Harper Adams had the second highest response rate (95.3 per cent) of all institutions included in the Destination of Leavers from Higher Education survey, which also shows that Harper Adams graduates moved into a high number of "professional and managerial" roles and achieved higher average starting salaries than the sector median of £21,000.

Welcoming today’s publication, Careers Advisor and Service Manager Maria Simpson said: “Harper Adams is able to celebrate a consistently high graduate employment rate – averaging 97.8% over the last three years and exactly 98% per cent for UK students who graduated in 2016 from full-time, undergraduate degrees courses.

“It is also very welcome to see that more than 70 per cent of our graduates were in roles classed as professional and managerial, which gives us confidence that our courses are preparing them well to enter their chosen sectors at a higher level.”

Food science students were top of the class for the university – with 100 per cent employment six months after graduation for the last three years.

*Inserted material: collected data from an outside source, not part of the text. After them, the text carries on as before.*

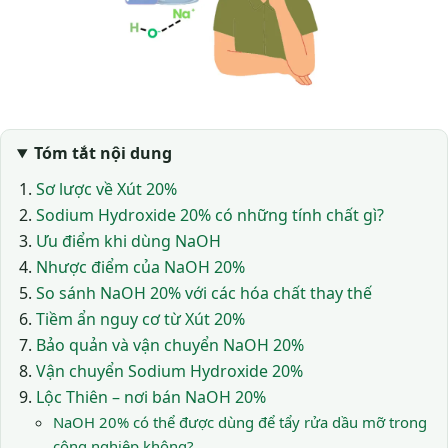
Tóm tắt nội dung
Sơ lược về Xút 20%
Sodium Hydroxide 20% có những tính chất gì?
Ưu điểm khi dùng NaOH
Nhược điểm của NaOH 20%
So sánh NaOH 20% với các hóa chất thay thế
Tiềm ẩn nguy cơ từ Xút 20%
Bảo quản và vận chuyển NaOH 20%
Vận chuyển Sodium Hydroxide 20%
Lộc Thiên – nơi bán NaOH 20%
NaOH 20% có thể được dùng để tẩy rửa dầu mỡ trong
công nghiệp không?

And almost 80 per cent of food graduates were in higher-level professional or managerial roles. Food graduate salaries have increased significantly, from an average of £19,266 for 2014 leavers to £23,338 for those who finished in 2016.

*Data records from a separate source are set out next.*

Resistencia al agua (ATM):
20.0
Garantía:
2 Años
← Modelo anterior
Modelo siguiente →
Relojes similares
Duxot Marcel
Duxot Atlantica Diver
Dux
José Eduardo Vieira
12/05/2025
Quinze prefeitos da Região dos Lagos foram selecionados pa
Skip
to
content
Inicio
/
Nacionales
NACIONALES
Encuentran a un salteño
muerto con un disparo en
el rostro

Also hitting 100 per cent employment since graduating last summer were the countryside management students. 40 per cent of them went straight into countryside management jobs, with the others moving into allied professions, such as horticultural management and consultancy.

Business graduates hold a three year average of 99.2 per cent employment and more than 80 per cent of the 2016 cohort moved straight into professional and managerial roles. Starting salaries for business graduates also saw a modest rise on the previous year.

The university’s land and property management graduates achieved a 98.3 per cent employment rate – and 93 per cent of those former students moved straight into professional and managerial roles; the vast majority (82.4 per cent) in the land, property, surveying and auctioneering sector they had trained for four years to enter.

Engineering graduates secured the most impressive single-year increase in salary – a leap of £2,423 from the 2015 figures, to average earnings of £27,130 for the 2016 leavers. Professional and managerial roles account for 83 per cent of engineering graduate destinations, and their overall employment rate is 96 per cent.

Agriculture graduate incomes can be seen growing steadily over the last three years. This group has a 97.3 per cent employment rate, with a broad range of careers destinations. These include partnership in a family farm, managing other farming enterprises, agricultural consultancy, agri-business management and various other ancillary roles.

Animals students also enjoyed a modest increase in average salaries, alongside an overall employment rate of almost 97 per cent. Among veterinary nursing graduates, 95 per cent went straight into vet nursing roles.

Another key outcome from the survey was the students’ verdict on how well their courses prepared them for their new careers. More than 93 per cent of students overall said their studies at Harper Adams had prepared them well or very well for employment. This included 100 per cent of employed vet nursing graduates, 100 per cent of animals graduates, 96 per cent of food graduates and 95 per cent of engineering graduates.